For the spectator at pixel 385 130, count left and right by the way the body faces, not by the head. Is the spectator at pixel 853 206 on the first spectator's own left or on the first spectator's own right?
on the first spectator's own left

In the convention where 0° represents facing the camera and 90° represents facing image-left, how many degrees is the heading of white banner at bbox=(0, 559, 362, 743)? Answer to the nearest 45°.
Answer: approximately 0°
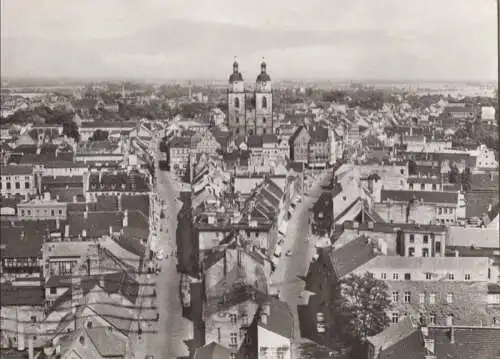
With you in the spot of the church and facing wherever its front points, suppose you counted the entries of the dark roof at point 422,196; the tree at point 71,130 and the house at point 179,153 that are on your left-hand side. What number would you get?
1

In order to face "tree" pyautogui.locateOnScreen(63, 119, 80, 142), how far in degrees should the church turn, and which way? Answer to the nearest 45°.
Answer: approximately 90° to its right

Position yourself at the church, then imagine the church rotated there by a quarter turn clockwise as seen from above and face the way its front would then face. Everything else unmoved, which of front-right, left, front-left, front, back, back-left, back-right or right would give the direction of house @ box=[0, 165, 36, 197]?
front

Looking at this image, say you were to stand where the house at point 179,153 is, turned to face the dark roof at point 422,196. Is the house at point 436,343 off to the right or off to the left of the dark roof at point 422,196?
right

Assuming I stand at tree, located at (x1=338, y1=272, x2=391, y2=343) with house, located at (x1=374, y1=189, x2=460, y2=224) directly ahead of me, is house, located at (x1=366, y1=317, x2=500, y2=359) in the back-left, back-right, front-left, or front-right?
back-right

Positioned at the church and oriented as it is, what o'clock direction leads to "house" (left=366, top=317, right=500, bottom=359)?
The house is roughly at 11 o'clock from the church.
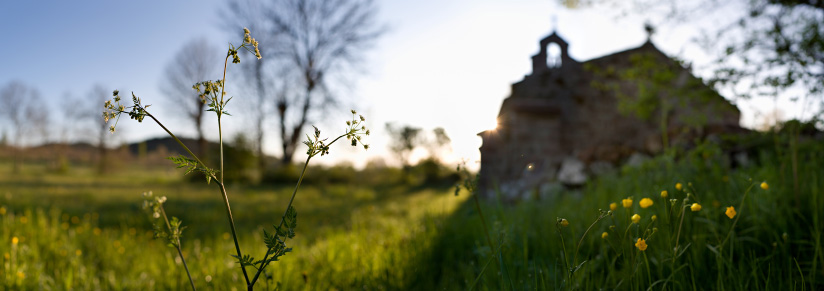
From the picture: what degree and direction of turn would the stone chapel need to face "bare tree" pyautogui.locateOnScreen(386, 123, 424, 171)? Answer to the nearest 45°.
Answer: approximately 90° to its right

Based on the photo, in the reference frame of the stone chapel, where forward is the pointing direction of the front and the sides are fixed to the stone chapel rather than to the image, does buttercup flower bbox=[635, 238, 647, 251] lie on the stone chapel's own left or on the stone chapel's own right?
on the stone chapel's own left

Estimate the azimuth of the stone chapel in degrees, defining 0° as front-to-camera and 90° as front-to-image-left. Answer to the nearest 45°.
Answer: approximately 45°
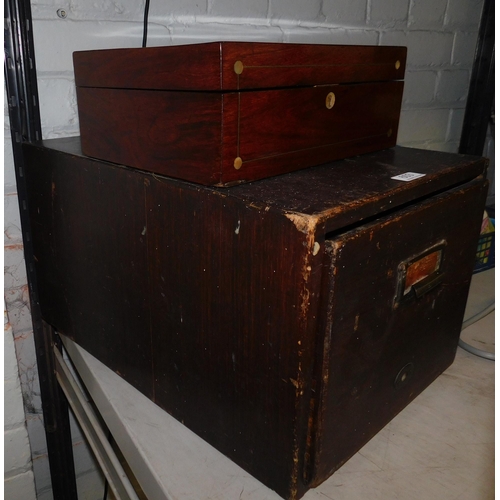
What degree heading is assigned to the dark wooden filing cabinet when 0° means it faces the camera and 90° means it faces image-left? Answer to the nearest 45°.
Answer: approximately 315°

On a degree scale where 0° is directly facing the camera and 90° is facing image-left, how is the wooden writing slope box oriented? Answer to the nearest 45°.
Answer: approximately 315°
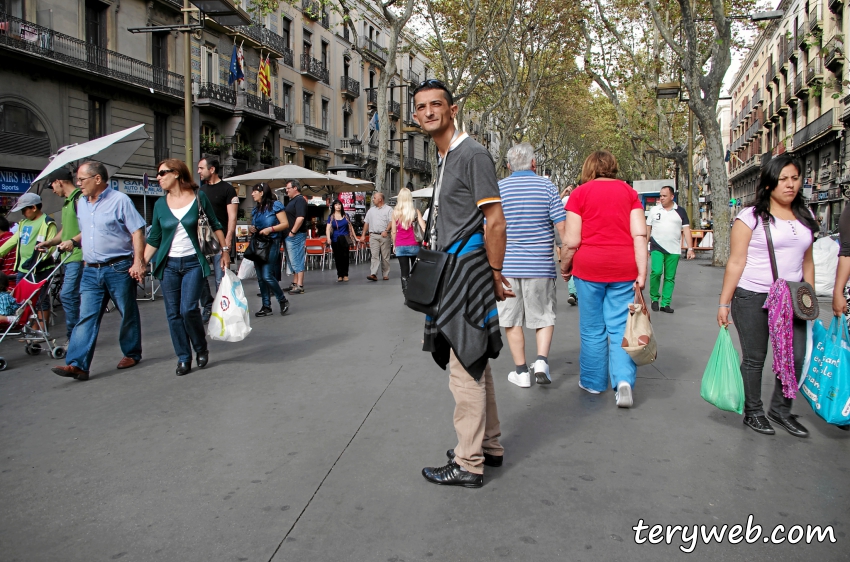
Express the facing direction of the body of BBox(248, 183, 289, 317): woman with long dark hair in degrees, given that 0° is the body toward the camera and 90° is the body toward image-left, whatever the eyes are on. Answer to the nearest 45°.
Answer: approximately 45°

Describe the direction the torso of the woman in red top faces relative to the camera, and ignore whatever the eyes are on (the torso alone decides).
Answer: away from the camera

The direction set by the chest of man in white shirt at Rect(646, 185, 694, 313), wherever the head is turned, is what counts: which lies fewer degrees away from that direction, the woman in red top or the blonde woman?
the woman in red top

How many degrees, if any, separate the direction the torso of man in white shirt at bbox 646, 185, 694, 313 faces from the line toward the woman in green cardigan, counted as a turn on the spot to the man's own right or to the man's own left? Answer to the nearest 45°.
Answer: approximately 45° to the man's own right

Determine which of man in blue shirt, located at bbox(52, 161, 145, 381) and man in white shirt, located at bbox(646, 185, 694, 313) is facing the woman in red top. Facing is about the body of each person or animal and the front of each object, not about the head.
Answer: the man in white shirt

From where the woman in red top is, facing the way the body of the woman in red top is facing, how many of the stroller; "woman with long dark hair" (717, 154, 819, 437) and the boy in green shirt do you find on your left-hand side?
2

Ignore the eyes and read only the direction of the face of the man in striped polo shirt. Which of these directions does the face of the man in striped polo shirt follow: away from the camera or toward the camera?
away from the camera

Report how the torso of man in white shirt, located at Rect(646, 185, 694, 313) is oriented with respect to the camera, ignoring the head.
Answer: toward the camera

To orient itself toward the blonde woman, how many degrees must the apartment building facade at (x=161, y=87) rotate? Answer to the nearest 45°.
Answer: approximately 45° to its right

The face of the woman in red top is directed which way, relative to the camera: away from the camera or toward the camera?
away from the camera

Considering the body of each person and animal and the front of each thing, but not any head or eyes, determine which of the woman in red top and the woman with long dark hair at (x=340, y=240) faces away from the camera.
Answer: the woman in red top

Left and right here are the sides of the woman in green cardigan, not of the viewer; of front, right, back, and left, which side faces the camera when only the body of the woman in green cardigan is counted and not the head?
front

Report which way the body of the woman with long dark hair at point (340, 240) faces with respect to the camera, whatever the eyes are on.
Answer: toward the camera
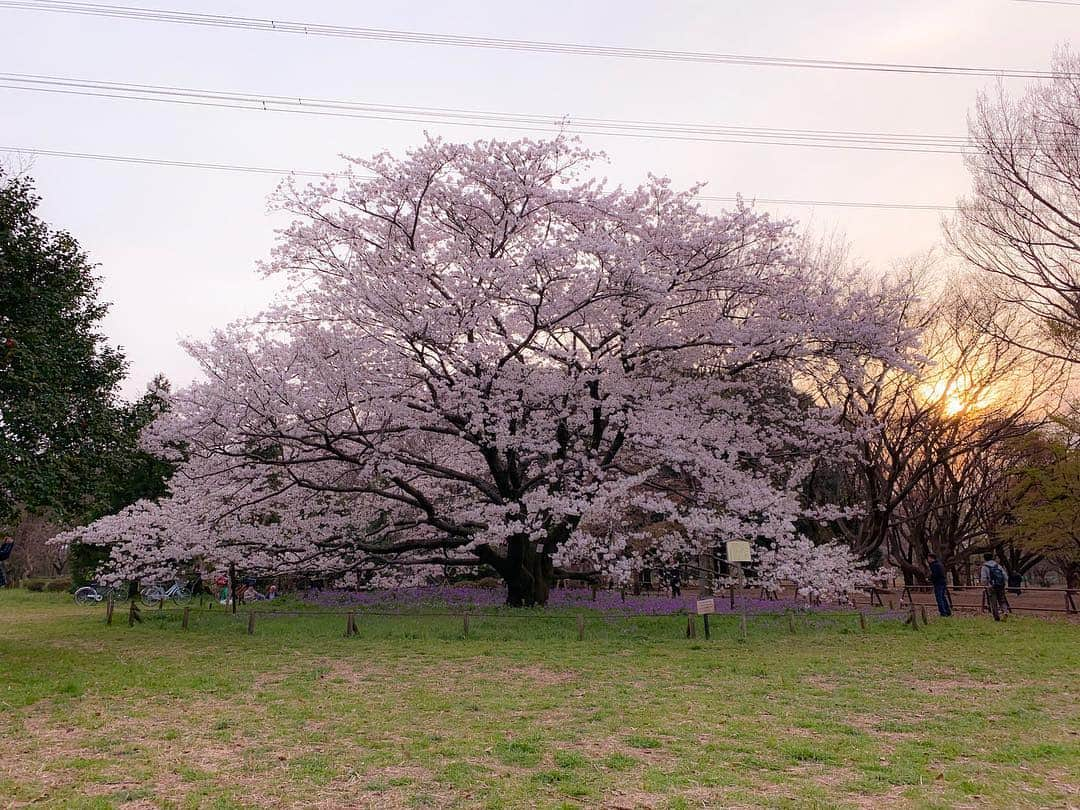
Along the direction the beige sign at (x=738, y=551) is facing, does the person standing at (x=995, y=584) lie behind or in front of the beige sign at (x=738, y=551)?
behind

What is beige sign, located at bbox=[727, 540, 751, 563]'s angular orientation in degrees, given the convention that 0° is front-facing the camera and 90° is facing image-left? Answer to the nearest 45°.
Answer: approximately 0°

════════

_WHAT IS NEEDED:_ Rewrite the material from the line containing "Along the direction" through the end as a JSON list of strings, with one string per line and blank lines omitted.

_RESULT:_
[
  "Along the direction the beige sign at (x=738, y=551) is facing, does the person standing at (x=995, y=584) lie behind or in front of the beige sign at (x=738, y=551)?",
  "behind",
  "What is beige sign, located at bbox=[727, 540, 751, 563]'s angular orientation in degrees, given the convention that 0° is front-facing the camera and 90° is facing image-left? Answer to the nearest 45°.",
  "Answer: approximately 0°"
]